The problem is that this is not always the case. Your gender and your sex are two very different things: your gender is what you feel inside while your sex is whatever reproductive organs you may have been born with. Gender is something extremely hard to define as it means something different to every person, and this is okay. However you  define gender for yourself is correct as it relates to you. Just as you need to have your personal definition of gender respected and for your gender identity to be acknowledged, you also need to respect and acknowledge the identities of others.

I identify as gender neutral, which means I am neither a girl nor a boy. I am something ambiguous and abstract that falls somewhere in the grey area on the gender spectrum.

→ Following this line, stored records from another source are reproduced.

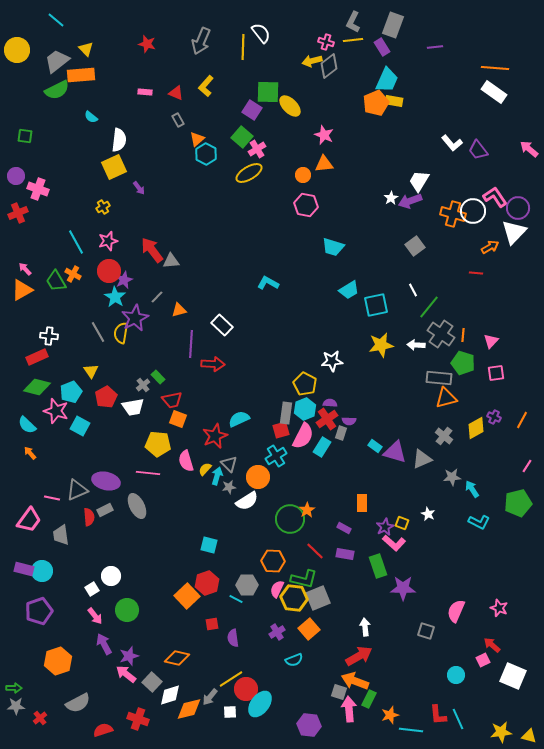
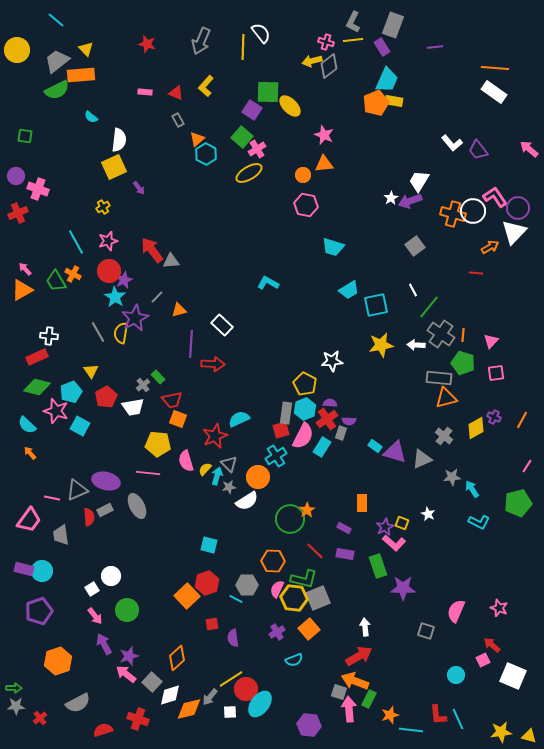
orange diamond at (177, 658): rotated 55 degrees counterclockwise
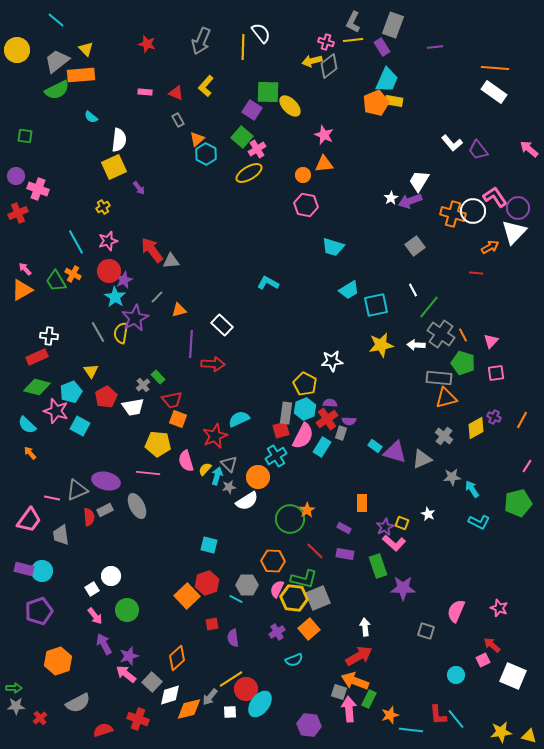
orange line at (463, 335): rotated 32 degrees counterclockwise
cyan line at (458, 719): moved 2 px left; rotated 15 degrees counterclockwise
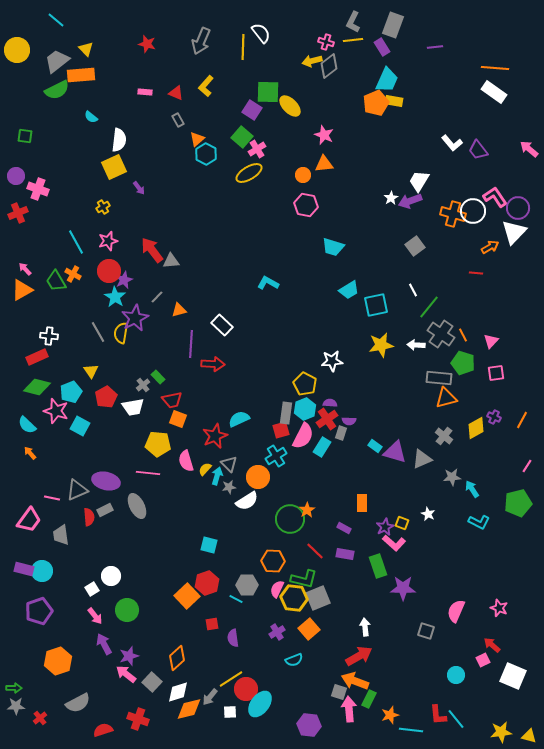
white diamond at (170, 695): moved 8 px right, 3 px up
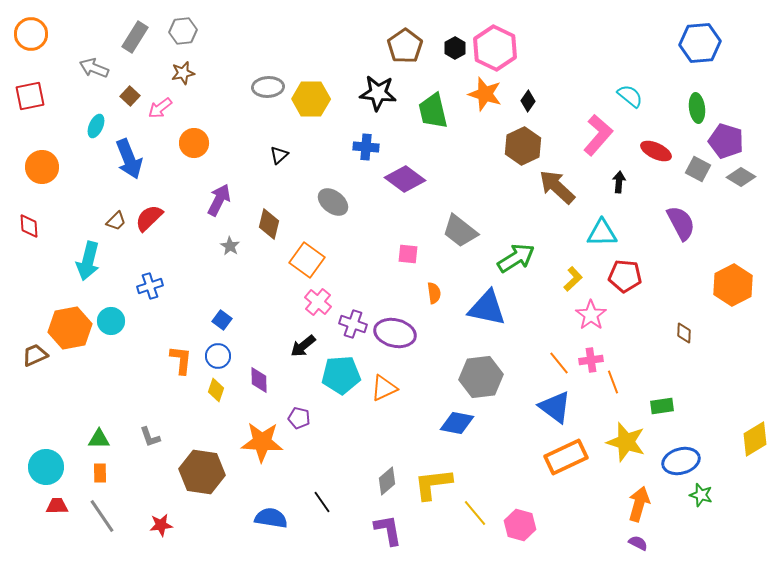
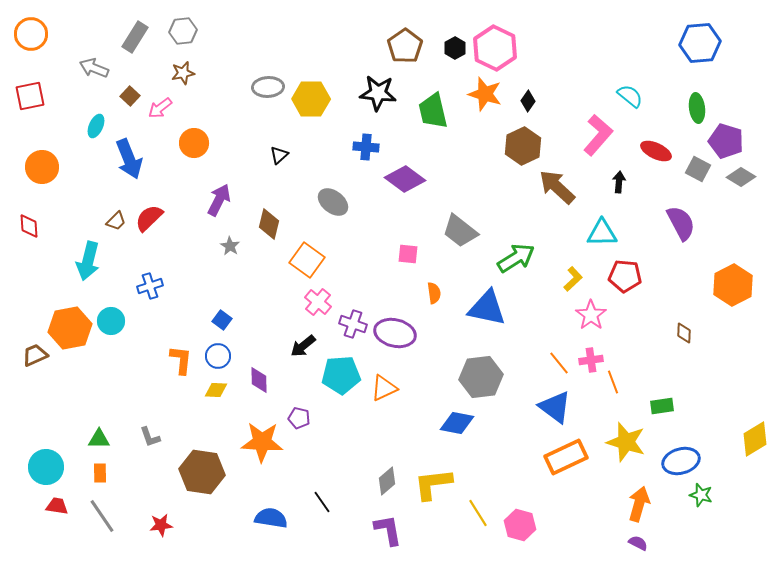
yellow diamond at (216, 390): rotated 75 degrees clockwise
red trapezoid at (57, 506): rotated 10 degrees clockwise
yellow line at (475, 513): moved 3 px right; rotated 8 degrees clockwise
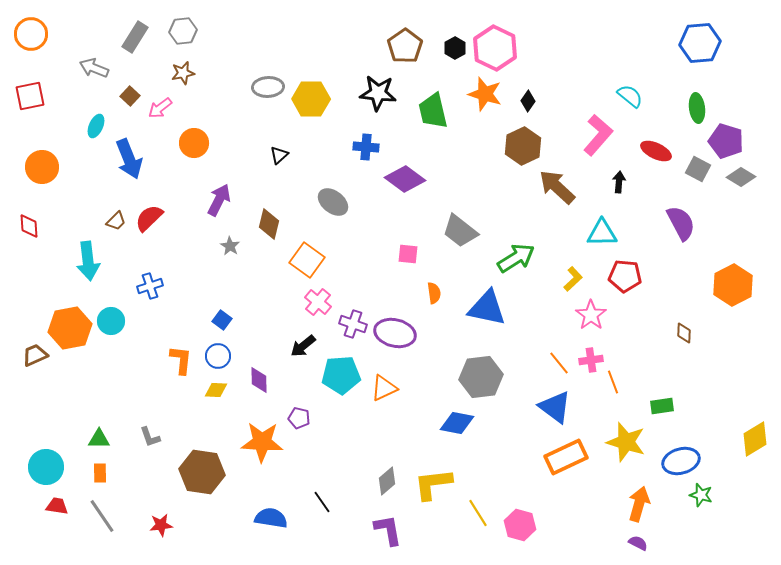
cyan arrow at (88, 261): rotated 21 degrees counterclockwise
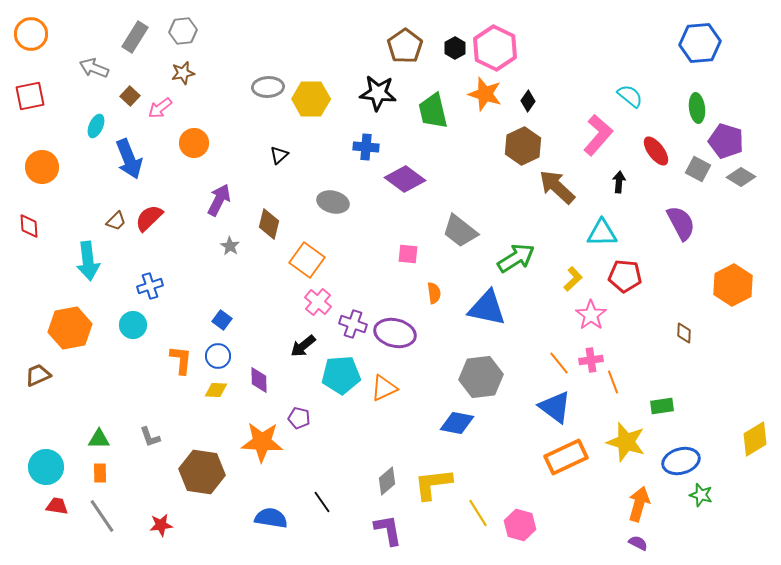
red ellipse at (656, 151): rotated 28 degrees clockwise
gray ellipse at (333, 202): rotated 24 degrees counterclockwise
cyan circle at (111, 321): moved 22 px right, 4 px down
brown trapezoid at (35, 355): moved 3 px right, 20 px down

Despite the fact that there is no part of me that is a girl, I am addressed daily with the pronouns “she, her, hers” and I would have no problem with correcting people if I thought they’d know what I was talking about.

At the beginning of the year, the Gay Trans* Straight Alliance (GTSA) sent an email to all the teachers at the high school asking them to include students’ gender pronouns along with name introductions on the first day of school. Only one of my classes actually did this, where it was asked on a piece of paper that we turned into the teacher. There was a lot of confusion surrounding that particular question and after the teacher answered some basic questions about what pronouns were, it died down and that was the end of the discussion.

While I really appreciate pronoun introductions, I think that they’re sort of pointless if people don’t understand what pronouns are, why they don’t simply go along with whatever your sex is and why they’re important to get correct.

Our school is a great place for people who are queer because the overwhelming majority of students accept one another for who they are. However, we are not very good at talking about what gender and sexuality are. People are not going to remember to use the right pronouns if they don’t understand what they mean.

Something that the email from the GTSA really emphasized was the importance of pronoun introductions in order to make everyone in the class feel comfortable.

“Just as those whose gender happens to align with their biological sex view being referred to in that gender as basic respect, so do those whose gender does not align with their biological sex being referred to with pronouns corresponding to their gender,” it read. “It’s important to recognize this so that you can help all members of your classroom to feel more accepted.”

Considering all of this I find it extremely surprising how few teachers actually followed through and had pronoun introductions. It is so important to feel safe and comfortable at school. When you are in an environment in which people use correct pronouns and know what they mean, it actually does make a huge difference. It’s basic respect.

I don’t think that the reason teachers didn’t include pronoun introductions is because they didn’t care about the comfort level of students. I think it was most likely because pronoun introductions are something fairly new that many people don’t understand and so feel uncomfortable with using. The world is never going to change if you don’t make people uncomfortable, but the response to this is not to push it out of your mind, but to face it and accept it. I am really surprised that despite the very heartfelt email sent by the GTSA, I didn’t notice any difference in the atmosphere in my classes. I want to see the gender and sexuality spectrum become something better understood at the high school.

School is what prepares us for real life, and in order to change the world we live in, we need to be educated about the things that need to change. The world is going to keep evolving and growing and ideas are going to keep being discovered and expanded upon. Part of being a teacher is preparing students for the real world, and this is what it’s becoming.